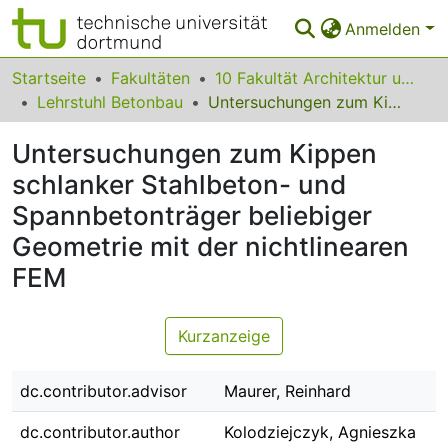
Anmelden
Bereiche & Sammlungen
Startseite
Fakultäten
10 Fakultät Architektur und Bauingenieurwesen
Lehrstuhl Betonbau
Untersuchungen zum Kippen schlanker Stahlbeton- und Spannbetonträger beliebiger Geometrie mit der nichtlinearen FEM
Das gesamte Repositorium
Untersuchungen zum Kippen
Statistiken
schlanker Stahlbeton- und
FAQ
Spannbetonträger beliebiger
Leitlinien
Geometrie mit der nichtlinearen
FEM
Zurück zur Startseite
Kurzanzeige
dc.contributor.advisor
Maurer, Reinhard
dc.contributor.author
Kolodziejczyk, Agnieszka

**Exercise requirements**
Search the data for "Geometrie". Copy every matching line.

**Solution to this task**
Untersuchungen zum Kippen schlanker Stahlbeton- und Spannbetonträger beliebiger Geometrie mit der nichtlinearen FEM
Geometrie mit der nichtlinearen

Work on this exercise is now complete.